Records shown –
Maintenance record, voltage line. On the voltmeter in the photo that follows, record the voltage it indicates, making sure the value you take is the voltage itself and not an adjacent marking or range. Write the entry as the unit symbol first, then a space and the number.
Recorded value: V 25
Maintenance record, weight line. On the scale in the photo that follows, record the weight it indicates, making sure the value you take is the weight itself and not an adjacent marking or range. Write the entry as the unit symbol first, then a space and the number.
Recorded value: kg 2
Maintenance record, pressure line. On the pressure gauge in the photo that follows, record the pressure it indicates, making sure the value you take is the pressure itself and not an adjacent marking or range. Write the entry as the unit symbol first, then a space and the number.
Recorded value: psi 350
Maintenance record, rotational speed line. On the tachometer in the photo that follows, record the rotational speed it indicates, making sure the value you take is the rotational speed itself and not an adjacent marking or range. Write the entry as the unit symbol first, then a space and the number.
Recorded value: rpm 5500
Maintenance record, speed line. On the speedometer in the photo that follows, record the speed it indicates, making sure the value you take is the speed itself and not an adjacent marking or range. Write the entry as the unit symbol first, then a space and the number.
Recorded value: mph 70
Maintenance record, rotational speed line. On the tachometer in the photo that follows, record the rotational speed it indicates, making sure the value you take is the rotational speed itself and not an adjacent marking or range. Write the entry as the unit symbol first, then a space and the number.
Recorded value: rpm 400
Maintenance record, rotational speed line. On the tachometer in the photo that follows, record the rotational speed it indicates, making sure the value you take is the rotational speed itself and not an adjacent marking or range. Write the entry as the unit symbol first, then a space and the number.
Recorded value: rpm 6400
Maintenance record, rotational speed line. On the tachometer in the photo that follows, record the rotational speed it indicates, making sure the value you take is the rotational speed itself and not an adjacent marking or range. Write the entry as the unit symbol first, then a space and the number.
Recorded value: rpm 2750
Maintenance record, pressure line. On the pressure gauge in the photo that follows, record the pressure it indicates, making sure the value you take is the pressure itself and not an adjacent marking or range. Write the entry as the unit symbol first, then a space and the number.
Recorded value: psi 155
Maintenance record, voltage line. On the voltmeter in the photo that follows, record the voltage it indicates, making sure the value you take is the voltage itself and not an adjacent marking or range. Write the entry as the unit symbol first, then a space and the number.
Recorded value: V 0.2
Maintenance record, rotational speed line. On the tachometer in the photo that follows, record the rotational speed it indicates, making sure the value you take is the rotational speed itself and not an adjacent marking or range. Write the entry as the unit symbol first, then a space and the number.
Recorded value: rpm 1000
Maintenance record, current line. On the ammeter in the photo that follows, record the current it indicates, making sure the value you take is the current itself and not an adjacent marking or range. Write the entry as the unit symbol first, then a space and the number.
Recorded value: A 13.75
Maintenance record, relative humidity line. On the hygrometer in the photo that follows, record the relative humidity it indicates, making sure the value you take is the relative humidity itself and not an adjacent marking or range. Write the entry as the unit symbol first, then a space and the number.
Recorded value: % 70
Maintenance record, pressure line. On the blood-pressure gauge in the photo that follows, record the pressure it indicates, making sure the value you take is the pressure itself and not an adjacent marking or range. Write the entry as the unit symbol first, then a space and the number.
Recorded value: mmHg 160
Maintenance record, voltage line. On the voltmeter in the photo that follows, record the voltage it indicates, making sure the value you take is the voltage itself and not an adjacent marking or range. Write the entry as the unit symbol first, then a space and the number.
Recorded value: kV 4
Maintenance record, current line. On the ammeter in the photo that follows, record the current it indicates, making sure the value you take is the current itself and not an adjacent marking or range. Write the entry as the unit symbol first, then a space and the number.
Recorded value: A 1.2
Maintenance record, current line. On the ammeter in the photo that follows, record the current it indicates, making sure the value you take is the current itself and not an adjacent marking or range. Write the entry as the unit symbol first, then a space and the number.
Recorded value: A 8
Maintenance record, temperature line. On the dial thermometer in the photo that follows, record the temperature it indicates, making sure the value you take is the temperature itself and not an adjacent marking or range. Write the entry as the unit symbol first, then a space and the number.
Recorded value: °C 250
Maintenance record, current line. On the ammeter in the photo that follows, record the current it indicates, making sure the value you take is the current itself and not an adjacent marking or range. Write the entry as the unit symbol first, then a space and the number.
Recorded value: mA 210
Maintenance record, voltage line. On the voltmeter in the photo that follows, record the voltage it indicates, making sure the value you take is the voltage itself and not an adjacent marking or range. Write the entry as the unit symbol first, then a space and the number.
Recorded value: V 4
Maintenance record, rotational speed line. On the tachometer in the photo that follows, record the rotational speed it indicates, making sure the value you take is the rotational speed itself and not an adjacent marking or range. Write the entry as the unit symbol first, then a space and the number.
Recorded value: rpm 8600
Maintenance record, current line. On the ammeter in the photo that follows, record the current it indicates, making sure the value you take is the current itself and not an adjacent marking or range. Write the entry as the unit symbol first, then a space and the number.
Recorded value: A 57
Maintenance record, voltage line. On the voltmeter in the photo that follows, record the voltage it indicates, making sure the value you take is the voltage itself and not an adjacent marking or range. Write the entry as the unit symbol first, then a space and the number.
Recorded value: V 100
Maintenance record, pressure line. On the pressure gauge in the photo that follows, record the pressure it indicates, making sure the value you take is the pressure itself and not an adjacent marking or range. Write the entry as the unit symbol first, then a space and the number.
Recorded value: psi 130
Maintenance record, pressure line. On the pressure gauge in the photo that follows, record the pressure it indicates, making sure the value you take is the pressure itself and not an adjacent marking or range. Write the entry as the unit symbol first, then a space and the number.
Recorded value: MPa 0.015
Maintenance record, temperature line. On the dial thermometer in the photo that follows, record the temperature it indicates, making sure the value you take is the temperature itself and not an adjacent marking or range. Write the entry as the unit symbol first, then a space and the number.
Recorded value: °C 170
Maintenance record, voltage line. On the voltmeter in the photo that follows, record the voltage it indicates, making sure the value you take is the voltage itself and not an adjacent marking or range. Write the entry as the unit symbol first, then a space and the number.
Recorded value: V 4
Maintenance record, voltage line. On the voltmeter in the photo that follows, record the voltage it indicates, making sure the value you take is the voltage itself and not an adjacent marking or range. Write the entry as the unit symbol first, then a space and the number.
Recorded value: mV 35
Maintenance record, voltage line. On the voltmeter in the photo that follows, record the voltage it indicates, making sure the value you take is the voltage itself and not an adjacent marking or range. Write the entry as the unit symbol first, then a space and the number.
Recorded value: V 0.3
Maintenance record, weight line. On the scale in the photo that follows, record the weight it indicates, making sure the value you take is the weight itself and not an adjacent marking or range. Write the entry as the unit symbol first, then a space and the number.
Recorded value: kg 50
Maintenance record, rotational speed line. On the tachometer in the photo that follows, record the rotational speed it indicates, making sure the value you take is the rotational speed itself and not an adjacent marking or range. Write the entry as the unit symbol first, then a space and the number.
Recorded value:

Exercise directions – Rewrite every item above as a numbered list, dropping any blank lines.

Solution for this task –
1. Maintenance record, voltage line. On the voltmeter in the photo that follows, record the voltage it indicates, making sure the value you take is the voltage itself and not an adjacent marking or range. Write the entry as the unit symbol first, then a space and the number.
2. Recorded value: V 25
3. Maintenance record, weight line. On the scale in the photo that follows, record the weight it indicates, making sure the value you take is the weight itself and not an adjacent marking or range. Write the entry as the unit symbol first, then a space and the number.
4. Recorded value: kg 2
5. Maintenance record, pressure line. On the pressure gauge in the photo that follows, record the pressure it indicates, making sure the value you take is the pressure itself and not an adjacent marking or range. Write the entry as the unit symbol first, then a space and the number.
6. Recorded value: psi 350
7. Maintenance record, rotational speed line. On the tachometer in the photo that follows, record the rotational speed it indicates, making sure the value you take is the rotational speed itself and not an adjacent marking or range. Write the entry as the unit symbol first, then a space and the number.
8. Recorded value: rpm 5500
9. Maintenance record, speed line. On the speedometer in the photo that follows, record the speed it indicates, making sure the value you take is the speed itself and not an adjacent marking or range. Write the entry as the unit symbol first, then a space and the number.
10. Recorded value: mph 70
11. Maintenance record, rotational speed line. On the tachometer in the photo that follows, record the rotational speed it indicates, making sure the value you take is the rotational speed itself and not an adjacent marking or range. Write the entry as the unit symbol first, then a space and the number.
12. Recorded value: rpm 400
13. Maintenance record, rotational speed line. On the tachometer in the photo that follows, record the rotational speed it indicates, making sure the value you take is the rotational speed itself and not an adjacent marking or range. Write the entry as the unit symbol first, then a space and the number.
14. Recorded value: rpm 6400
15. Maintenance record, rotational speed line. On the tachometer in the photo that follows, record the rotational speed it indicates, making sure the value you take is the rotational speed itself and not an adjacent marking or range. Write the entry as the unit symbol first, then a space and the number.
16. Recorded value: rpm 2750
17. Maintenance record, pressure line. On the pressure gauge in the photo that follows, record the pressure it indicates, making sure the value you take is the pressure itself and not an adjacent marking or range. Write the entry as the unit symbol first, then a space and the number.
18. Recorded value: psi 155
19. Maintenance record, voltage line. On the voltmeter in the photo that follows, record the voltage it indicates, making sure the value you take is the voltage itself and not an adjacent marking or range. Write the entry as the unit symbol first, then a space and the number.
20. Recorded value: V 0.2
21. Maintenance record, rotational speed line. On the tachometer in the photo that follows, record the rotational speed it indicates, making sure the value you take is the rotational speed itself and not an adjacent marking or range. Write the entry as the unit symbol first, then a space and the number.
22. Recorded value: rpm 1000
23. Maintenance record, current line. On the ammeter in the photo that follows, record the current it indicates, making sure the value you take is the current itself and not an adjacent marking or range. Write the entry as the unit symbol first, then a space and the number.
24. Recorded value: A 13.75
25. Maintenance record, relative humidity line. On the hygrometer in the photo that follows, record the relative humidity it indicates, making sure the value you take is the relative humidity itself and not an adjacent marking or range. Write the entry as the unit symbol first, then a space and the number.
26. Recorded value: % 70
27. Maintenance record, pressure line. On the blood-pressure gauge in the photo that follows, record the pressure it indicates, making sure the value you take is the pressure itself and not an adjacent marking or range. Write the entry as the unit symbol first, then a space and the number.
28. Recorded value: mmHg 160
29. Maintenance record, voltage line. On the voltmeter in the photo that follows, record the voltage it indicates, making sure the value you take is the voltage itself and not an adjacent marking or range. Write the entry as the unit symbol first, then a space and the number.
30. Recorded value: kV 4
31. Maintenance record, current line. On the ammeter in the photo that follows, record the current it indicates, making sure the value you take is the current itself and not an adjacent marking or range. Write the entry as the unit symbol first, then a space and the number.
32. Recorded value: A 1.2
33. Maintenance record, current line. On the ammeter in the photo that follows, record the current it indicates, making sure the value you take is the current itself and not an adjacent marking or range. Write the entry as the unit symbol first, then a space and the number.
34. Recorded value: A 8
35. Maintenance record, temperature line. On the dial thermometer in the photo that follows, record the temperature it indicates, making sure the value you take is the temperature itself and not an adjacent marking or range. Write the entry as the unit symbol first, then a space and the number.
36. Recorded value: °C 250
37. Maintenance record, current line. On the ammeter in the photo that follows, record the current it indicates, making sure the value you take is the current itself and not an adjacent marking or range. Write the entry as the unit symbol first, then a space and the number.
38. Recorded value: mA 210
39. Maintenance record, voltage line. On the voltmeter in the photo that follows, record the voltage it indicates, making sure the value you take is the voltage itself and not an adjacent marking or range. Write the entry as the unit symbol first, then a space and the number.
40. Recorded value: V 4
41. Maintenance record, rotational speed line. On the tachometer in the photo that follows, record the rotational speed it indicates, making sure the value you take is the rotational speed itself and not an adjacent marking or range. Write the entry as the unit symbol first, then a space and the number.
42. Recorded value: rpm 8600
43. Maintenance record, current line. On the ammeter in the photo that follows, record the current it indicates, making sure the value you take is the current itself and not an adjacent marking or range. Write the entry as the unit symbol first, then a space and the number.
44. Recorded value: A 57
45. Maintenance record, voltage line. On the voltmeter in the photo that follows, record the voltage it indicates, making sure the value you take is the voltage itself and not an adjacent marking or range. Write the entry as the unit symbol first, then a space and the number.
46. Recorded value: V 100
47. Maintenance record, pressure line. On the pressure gauge in the photo that follows, record the pressure it indicates, making sure the value you take is the pressure itself and not an adjacent marking or range. Write the entry as the unit symbol first, then a space and the number.
48. Recorded value: psi 130
49. Maintenance record, pressure line. On the pressure gauge in the photo that follows, record the pressure it indicates, making sure the value you take is the pressure itself and not an adjacent marking or range. Write the entry as the unit symbol first, then a space and the number.
50. Recorded value: MPa 0.015
51. Maintenance record, temperature line. On the dial thermometer in the photo that follows, record the temperature it indicates, making sure the value you take is the temperature itself and not an adjacent marking or range. Write the entry as the unit symbol first, then a space and the number.
52. Recorded value: °C 170
53. Maintenance record, voltage line. On the voltmeter in the photo that follows, record the voltage it indicates, making sure the value you take is the voltage itself and not an adjacent marking or range. Write the entry as the unit symbol first, then a space and the number.
54. Recorded value: V 4
55. Maintenance record, voltage line. On the voltmeter in the photo that follows, record the voltage it indicates, making sure the value you take is the voltage itself and not an adjacent marking or range. Write the entry as the unit symbol first, then a space and the number.
56. Recorded value: mV 35
57. Maintenance record, voltage line. On the voltmeter in the photo that follows, record the voltage it indicates, making sure the value you take is the voltage itself and not an adjacent marking or range. Write the entry as the unit symbol first, then a space and the number.
58. Recorded value: V 0.3
59. Maintenance record, weight line. On the scale in the photo that follows, record the weight it indicates, making sure the value you take is the weight itself and not an adjacent marking or range. Write the entry as the unit symbol first, then a space and the number.
60. Recorded value: kg 50
61. Maintenance record, rotational speed line. On the tachometer in the photo that follows, record the rotational speed it indicates, making sure the value you take is the rotational speed itself and not an adjacent marking or range. Write the entry as the unit symbol first, then a space and the number.
62. Recorded value:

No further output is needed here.